I would appreciate any feedback on this issue. If the last suggestion is too ambitious, implementing separately some of the first suggestions should already be an improvement. Note that I have not given any thought on the pip version of doit develop_install, which I think doesn't suffer from the issues reported here, at least not the performance related problems.

maximlt commented 1 year ago

An issue with having pyctdev run two conda install commands in doit develop_install is that sometimes Python itself gets up/down-graded with results in an error. This is actually reproducible, executing this:

conda create -n testenv python=3.8.10 doit`
conda activate testenv
doit reproduce

From a folder containing this dodo.py file:

# dodo.py

def task_reproduce():
    return {'actions': [
        'conda install --yes "python=3.8.8"',
        'echo "I will be reported as failing :("'
    ]}

Leads to this error:

TaskFailed - taskid:reproduce
Command failed: 'echo "I will be reported as failing :("' returned -9

Not that the action that is reported as failing is the second one that has nothing to do with Python. The error occurs maybe in between the two actions but isn't well reported.

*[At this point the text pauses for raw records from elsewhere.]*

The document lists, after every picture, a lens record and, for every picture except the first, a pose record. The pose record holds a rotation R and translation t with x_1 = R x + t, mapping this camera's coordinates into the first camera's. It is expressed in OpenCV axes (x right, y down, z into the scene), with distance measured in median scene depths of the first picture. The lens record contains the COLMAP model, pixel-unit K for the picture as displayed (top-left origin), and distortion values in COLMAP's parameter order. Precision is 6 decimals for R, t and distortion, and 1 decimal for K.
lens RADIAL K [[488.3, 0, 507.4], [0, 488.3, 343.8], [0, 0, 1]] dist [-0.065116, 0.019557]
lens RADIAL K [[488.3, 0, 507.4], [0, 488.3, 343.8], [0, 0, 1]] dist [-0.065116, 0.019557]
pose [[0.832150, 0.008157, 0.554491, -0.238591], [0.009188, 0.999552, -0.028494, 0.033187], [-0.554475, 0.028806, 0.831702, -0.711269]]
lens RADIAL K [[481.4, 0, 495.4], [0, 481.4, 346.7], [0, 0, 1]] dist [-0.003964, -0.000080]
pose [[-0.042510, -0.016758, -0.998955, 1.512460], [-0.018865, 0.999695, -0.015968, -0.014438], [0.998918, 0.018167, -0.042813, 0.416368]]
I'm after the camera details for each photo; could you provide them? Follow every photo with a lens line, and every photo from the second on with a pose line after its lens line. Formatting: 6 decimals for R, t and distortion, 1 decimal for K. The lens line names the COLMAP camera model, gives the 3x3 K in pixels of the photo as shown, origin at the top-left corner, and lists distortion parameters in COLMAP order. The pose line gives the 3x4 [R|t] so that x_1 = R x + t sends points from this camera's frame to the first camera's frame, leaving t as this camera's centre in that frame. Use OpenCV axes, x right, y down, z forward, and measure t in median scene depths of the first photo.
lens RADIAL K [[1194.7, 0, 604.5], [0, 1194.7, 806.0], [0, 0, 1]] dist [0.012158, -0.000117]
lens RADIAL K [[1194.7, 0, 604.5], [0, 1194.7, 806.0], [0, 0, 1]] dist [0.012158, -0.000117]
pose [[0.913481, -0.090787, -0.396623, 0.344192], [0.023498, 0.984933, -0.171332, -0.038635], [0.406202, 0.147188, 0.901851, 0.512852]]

This is actually a pretty important point as this error occurs quite often and the suggestion I made in my previous post doesn't take that into account.

maximlt commented 1 year ago

Ideally you would not install pyctdev (or any similar tool) in the environment you're testing or building, as its own dependencies may affect those of the software to test/build. It's even more true for pyctdev because of the bug reported above.

One may think that pyctdev could be installed in the base environment and as such would be made accessible to all the other environments:

  1. having users install tools in their base environment isn't necessarily a very good idea
  2. pyctdev currently need to be able to import setup.py and to do that the build dependencies (e.g. param. bokeh, setuptools, etc.) need to be installed in its environment

While we could accommodate with 1), 2) is a blocker. To unlock 2), we could convert all the projects to using pyproject.toml instead of setup.py.

analog-cbarber commented 1 year ago

Currently the pyctdev conda package depends on conda itself, which means that when you install pyctdev in any environment outside of the base, it will be install conda there as well which causes all sorts of confusion and problems.

Really, any tool that actually depends on having conda in the same environment really should not be installed anywhere except base.